§ Try it
Render the lines below as a JSON list of strings, one string per line, omitting blank lines and leaving out the pictures.

§ Data in this exercise
● ● ● ●

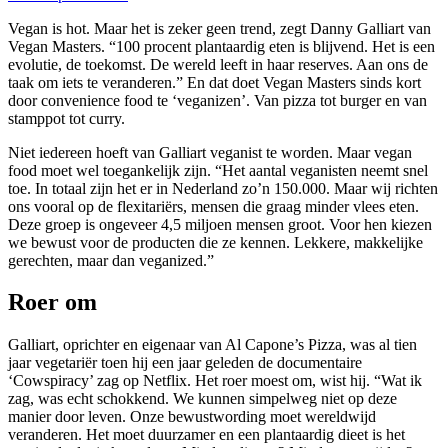
Vegan is hot. Maar het is zeker geen trend, zegt Danny Galliart van
Vegan Masters. “100 procent plantaardig eten is blijvend. Het is een
evolutie, de toekomst. De wereld leeft in haar reserves. Aan ons de
taak om iets te veranderen.” En dat doet Vegan Masters sinds kort
door convenience food te ‘veganizen’. Van pizza tot burger en van
stamppot tot curry.
Niet iedereen hoeft van Galliart veganist te worden. Maar vegan
food moet wel toegankelijk zijn. “Het aantal veganisten neemt snel
toe. In totaal zijn het er in Nederland zo’n 150.000. Maar wij richten
ons vooral op de flexitariërs, mensen die graag minder vlees eten.
Deze groep is ongeveer 4,5 miljoen mensen groot. Voor hen kiezen
we bewust voor de producten die ze kennen. Lekkere, makkelijke
gerechten, maar dan veganized.”
Roer om
Galliart, oprichter en eigenaar van Al Capone’s Pizza, was al tien
jaar vegetariër toen hij een jaar geleden de documentaire
‘Cowspiracy’ zag op Netflix. Het roer moest om, wist hij. “Wat ik
zag, was echt schokkend. We kunnen simpelweg niet op deze
manier door leven. Onze bewustwording moet wereldwijd
veranderen. Het moet duurzamer en een plantaardig dieet is het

● ● ● ●

§ Solved problem
[
  "Vegan is hot. Maar het is zeker geen trend, zegt Danny Galliart van",
  "Vegan Masters. “100 procent plantaardig eten is blijvend. Het is een",
  "evolutie, de toekomst. De wereld leeft in haar reserves. Aan ons de",
  "taak om iets te veranderen.” En dat doet Vegan Masters sinds kort",
  "door convenience food te ‘veganizen’. Van pizza tot burger en van",
  "stamppot tot curry.",
  "Niet iedereen hoeft van Galliart veganist te worden. Maar vegan",
  "food moet wel toegankelijk zijn. “Het aantal veganisten neemt snel",
  "toe. In totaal zijn het er in Nederland zo’n 150.000. Maar wij richten",
  "ons vooral op de flexitariërs, mensen die graag minder vlees eten.",
  "Deze groep is ongeveer 4,5 miljoen mensen groot. Voor hen kiezen",
  "we bewust voor de producten die ze kennen. Lekkere, makkelijke",
  "gerechten, maar dan veganized.”",
  "Roer om",
  "Galliart, oprichter en eigenaar van Al Capone’s Pizza, was al tien",
  "jaar vegetariër toen hij een jaar geleden de documentaire",
  "‘Cowspiracy’ zag op Netflix. Het roer moest om, wist hij. “Wat ik",
  "zag, was echt schokkend. We kunnen simpelweg niet op deze",
  "manier door leven. Onze bewustwording moet wereldwijd",
  "veranderen. Het moet duurzamer en een plantaardig dieet is het"
]